Clifford Battles was born on 1 May 1910, in Akron, Ohio.  Upon graduation of High School, Battles attended West Virginia Wesleyan College.  During college he played football, baseball, basketball, tennis, and ran track.  While at West Virginia Wesleyan College he received 15 letters in five different sports, but oddly enough was never named to in All American team in any of them.  Battles however, excelled at football.

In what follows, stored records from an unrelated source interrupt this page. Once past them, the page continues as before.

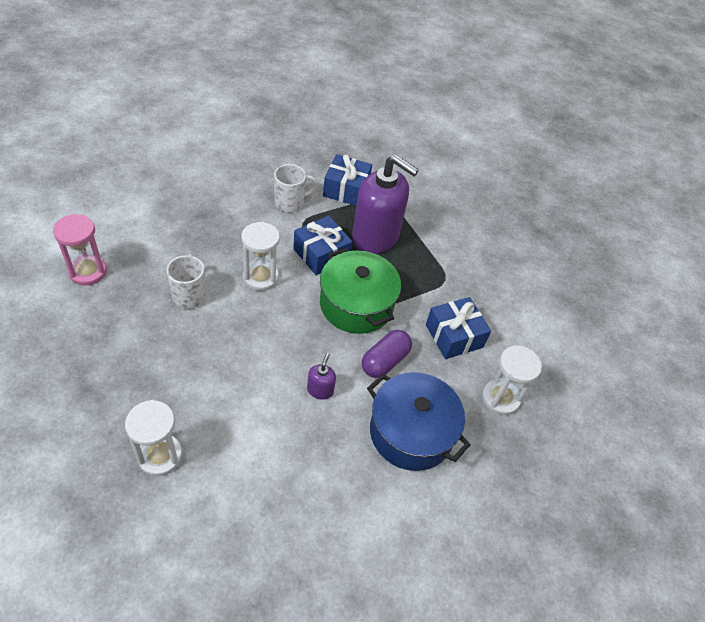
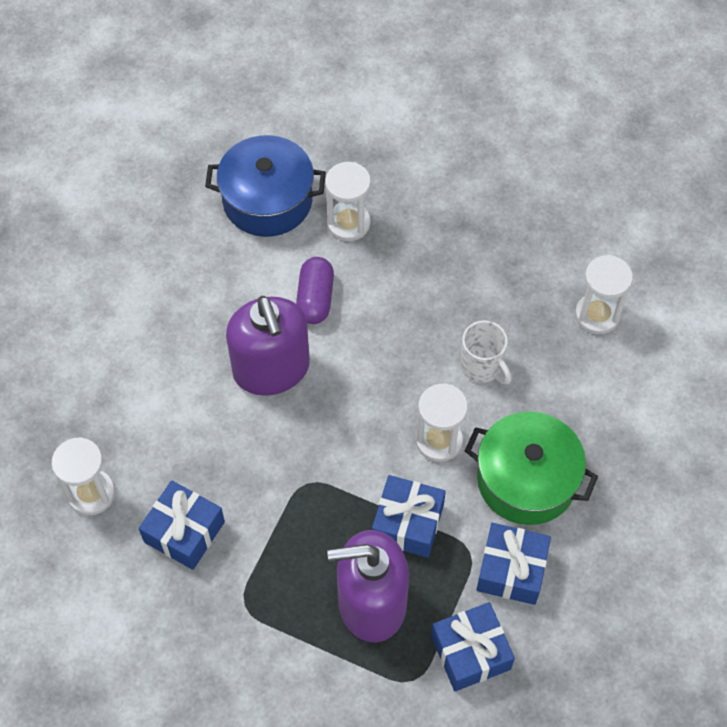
camera: 150 degrees right, 10 degrees up
pink hourglass [53,214,107,285] -> white hourglass [575,255,633,334]
white mug [274,164,318,212] -> blue gift [476,523,551,605]
purple soap dispenser [307,353,336,400] -> purple soap dispenser [226,296,310,396], size x2.47
green pot [320,248,401,334] -> green pot moved to [465,411,598,525]
purple capsule [362,330,412,378] -> purple capsule moved to [296,257,334,324]
blue pot [367,372,470,471] -> blue pot moved to [205,135,326,237]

The six-foot-one, 200-pound running back was a versatile runner who could plunge between tackles like a fullback, or turn the ends and run in the open field like a halfback.  As one opposing coach put it, “Battles simply could run over or around all opponents.”  In 1931, with the Bobcats struggling against their archrival Salem (12-6), Battles lead a second half charge that left the crowd, opposing coaches and players speechless.  Battles ended up with 354 yards rushing and a combined total offensive output of 469 yards in a 51-6 triumph over Salem.  Battles football skills did not go unnoticed and he continued to play following graduation.

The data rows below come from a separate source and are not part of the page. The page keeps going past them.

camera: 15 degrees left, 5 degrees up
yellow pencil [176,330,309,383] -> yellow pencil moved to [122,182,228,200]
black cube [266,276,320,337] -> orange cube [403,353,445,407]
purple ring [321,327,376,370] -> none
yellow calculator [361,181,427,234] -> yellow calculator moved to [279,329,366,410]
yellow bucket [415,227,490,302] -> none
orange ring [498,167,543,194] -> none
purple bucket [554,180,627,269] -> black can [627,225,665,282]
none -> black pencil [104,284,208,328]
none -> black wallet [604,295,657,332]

In the fall of 1931, Battles joined the National Football League (NFL).  He signed on to play for the Boston Braves, which became known as the Redskins the following season.  In 1932 he led the NFL in rushing yards as a rookie.  In 1933, he is the first running back ever to gain more than 200 yards in a game.  He accomplished this with 215 yards on only 16 attempts against the New York Giants.

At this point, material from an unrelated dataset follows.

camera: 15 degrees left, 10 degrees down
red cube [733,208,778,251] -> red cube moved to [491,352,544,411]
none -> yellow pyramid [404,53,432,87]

He was named as both a United Press International (UPI) and NFL first team All-Pro in 1936, when the Redskins won the Eastern Division championship.  When the Redskins moved to Washington, DC in 1937 this was Battles’ best and, ironically, final season.  He led the league again in rushing and was named a NFL first team All-Pro for the third time. 

In the last game of the season with the Eastern Division title on the line, Battles scored three touchdown in a 49-14 victory over the New York Giants.  A week later in the NFL championship game, Battles scored the first touchdown in helping the Redskins to 28-21 victory over the Chicago Bears. This was the Redskins first NFL championship.  The 1937 NFL championship game was Battle’s final game, because owner George Marshall refused to give him a raise.  Battles retired and accepted a job as an assistant coach at Columbia University from 1938 to 1943.

Battles joined the United States Marine Corps in June of 1943 where he was an Athletic and Recreation Officer stationed at Camp Lejeune, Camp Pendleton, MCB Quantico, and MCAS Miramar while he served in the Corps. During his time as a Marine Battles served in World War (WW) II.  This combat experience earned him the WWII Victory Medal; American Campaign Ribbon; Presidential Unit Citation; Asiatic Pacific Area Ribbon.  He continued to serve his county as a Marine Reservist in 1952.  At this point he was honorably discharged and worked in the civilian realm for General Electric until his 1979 retirement. 

Cliff Battles was selected into three different Hall of Fames to include his 1968 National Football League induction with fellow Marines Art Donovan and Elroy “Crazy Legs” Hirsch.  Battles passed away on April 28, 1981 at the age of 70 of a heart condition.